Cuba’s President Miguel Diaz-Canel had won a second five-year term in a parliamentary vote for which he was the sole candidate in a country where political opposition is illegal.
Diaz-Canel’s bid was confirmed by 97.66 percent of votes cast in the Communist Party of Cuba-aligned National Assembly, according to its president Esteban Lazo announced in the chamber.
Diaz-Canel, aged 62 took over the reins in 2018 as Cuba’s first civilian leader after nearly 60 years of hegemony by the Castro brothers.
His first five years in office were marked by the worst economic crisis in three decades and a widely criticised response to historic anti-government protests which triggered a tightening of US sanctions.
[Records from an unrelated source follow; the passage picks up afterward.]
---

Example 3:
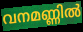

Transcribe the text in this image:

വനമണ്ണിൽ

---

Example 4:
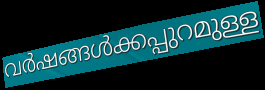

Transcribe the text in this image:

വർഷങ്ങൾക്കപ്പുറമുള്ള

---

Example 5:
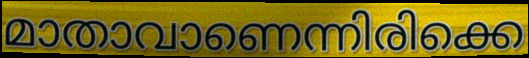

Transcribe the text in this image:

മാതാവാണെന്നിരിക്കെ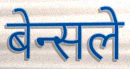
बेन्सलेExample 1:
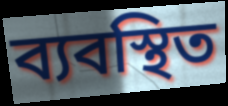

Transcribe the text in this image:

ব্যবস্থিত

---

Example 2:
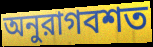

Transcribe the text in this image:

অনুরাগবশত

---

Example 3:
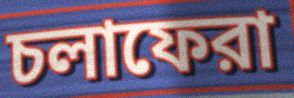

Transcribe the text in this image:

চলাফেরা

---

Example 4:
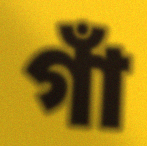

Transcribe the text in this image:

গাঁ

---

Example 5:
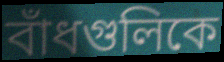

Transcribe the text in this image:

বাঁধগুলিকেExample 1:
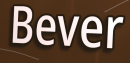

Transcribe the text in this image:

Bever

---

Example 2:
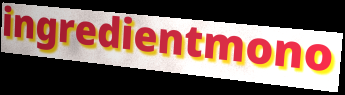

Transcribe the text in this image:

ingredientmono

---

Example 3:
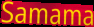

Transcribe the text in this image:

Samama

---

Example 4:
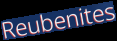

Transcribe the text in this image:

Reubenites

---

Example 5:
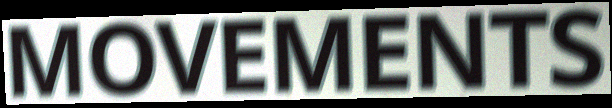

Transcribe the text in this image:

MOVEMENTS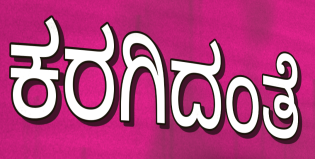
ಕರಗಿದಂತೆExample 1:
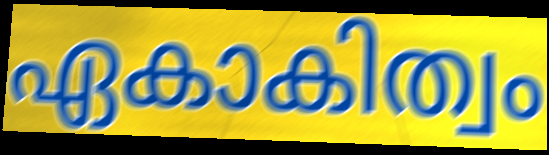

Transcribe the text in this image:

ഏകാകിത്വം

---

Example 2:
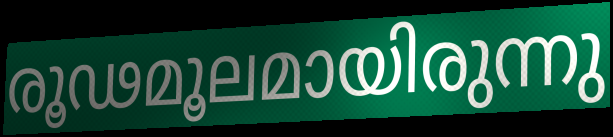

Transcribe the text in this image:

രൂഢമൂലമായിരുന്നു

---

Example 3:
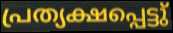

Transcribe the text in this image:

പ്രത്യക്ഷപ്പെട്ടു്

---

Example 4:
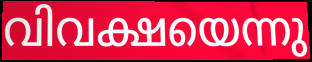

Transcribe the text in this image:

വിവക്ഷയെന്നു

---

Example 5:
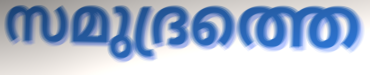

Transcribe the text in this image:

സമുദ്രത്തെ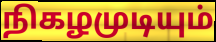
நிகழமுடியும்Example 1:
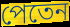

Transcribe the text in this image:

পেতেন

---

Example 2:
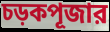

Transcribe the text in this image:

চড়কপূজার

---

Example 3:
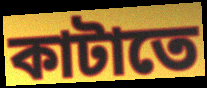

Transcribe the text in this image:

কাটাতে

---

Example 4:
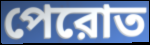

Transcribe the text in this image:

পেরোত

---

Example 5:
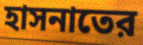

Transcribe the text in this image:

হাসনাতেরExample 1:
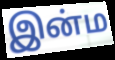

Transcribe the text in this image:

இன்ம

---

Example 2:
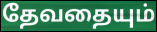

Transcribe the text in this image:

தேவதையும்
Under Diaz-Canel, an electronic engineer by training, Cuba sought to accelerate the opening of the economy to small businesses in hundreds of sectors previously under exclusive state control.
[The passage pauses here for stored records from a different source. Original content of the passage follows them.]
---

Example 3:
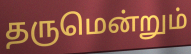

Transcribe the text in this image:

தருமென்றும்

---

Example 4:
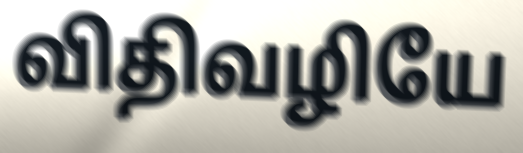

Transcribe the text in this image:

விதிவழியே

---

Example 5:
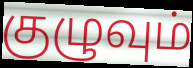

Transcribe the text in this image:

குழுவும்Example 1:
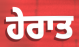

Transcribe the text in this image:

ਹੇਰਾਤ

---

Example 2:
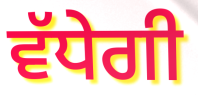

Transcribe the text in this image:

ਵੱਧੇਗੀ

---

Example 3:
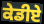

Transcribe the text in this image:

ਕੇਡੀਏ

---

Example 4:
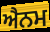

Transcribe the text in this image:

ਐਨਮ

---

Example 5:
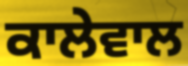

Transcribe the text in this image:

ਕਾਲੇਵਾਲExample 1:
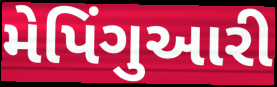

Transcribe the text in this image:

મેપિંગુઆરી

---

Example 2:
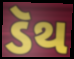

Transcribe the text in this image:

ડૅથ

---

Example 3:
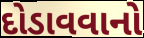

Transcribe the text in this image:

દોડાવવાનો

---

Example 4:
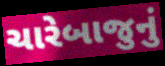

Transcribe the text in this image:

ચારેબાજુનું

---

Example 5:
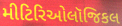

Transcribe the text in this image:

મીટિરિઓલૉજિકલ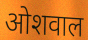
ओशवाल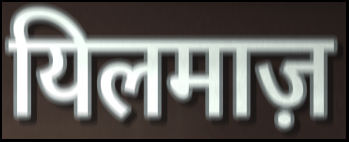
यिलमाज़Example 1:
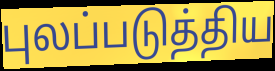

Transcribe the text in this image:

புலப்படுத்திய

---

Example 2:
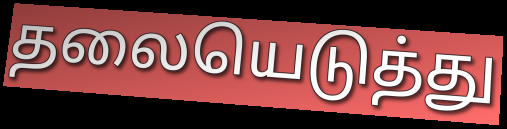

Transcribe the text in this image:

தலையெடுத்து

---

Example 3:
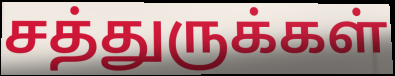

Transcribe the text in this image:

சத்துருக்கள்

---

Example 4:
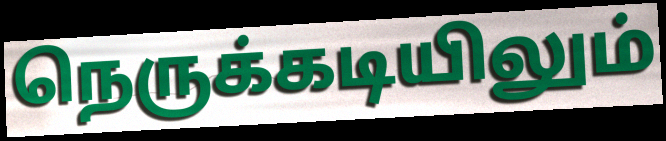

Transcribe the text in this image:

நெருக்கடியிலும்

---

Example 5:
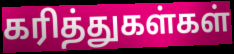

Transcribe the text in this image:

கரித்துகள்கள்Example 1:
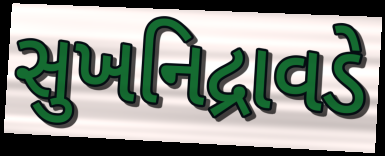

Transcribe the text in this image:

સુખનિદ્રાવડે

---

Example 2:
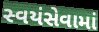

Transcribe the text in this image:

સ્વયંસેવામાં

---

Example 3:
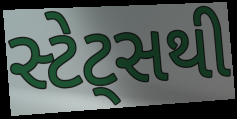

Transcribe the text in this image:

સ્ટેટ્સથી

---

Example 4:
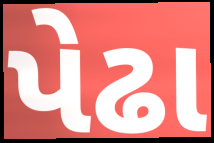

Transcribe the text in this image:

પેઢા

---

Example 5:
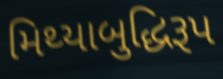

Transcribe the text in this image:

મિથ્યાબુદ્ધિરૂપ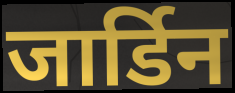
जार्डिन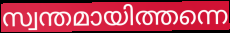
സ്വന്തമായിത്തന്നെ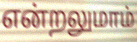
என்றலுமாம்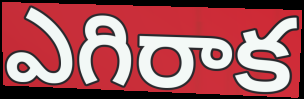
ఎగిరాకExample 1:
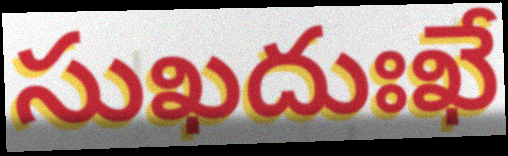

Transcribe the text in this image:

సుఖదుఃఖే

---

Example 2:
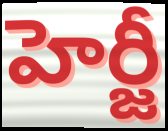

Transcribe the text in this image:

హెర్జీ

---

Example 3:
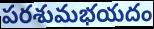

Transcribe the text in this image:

Two years ago, he initiated a monetary reform that ended artificial parity with the US dollar but fueled inflation and sharply devalued the local currency — another blow to an ailing economy hard hit by US sanctions in place since 1962 and a tourism dip brought on by the coronavirus pandemic.
According to Analysts, the reforms under Diaz-Canel do not suggest a complete and comprehensive transition to a mixed economy” of private and public enterprises,.
Cubans face daily shortages of food, medicine and fuel, and since the arrival of mobile internet in 2018 have increasingly taken to social media to voice their dissatisfaction.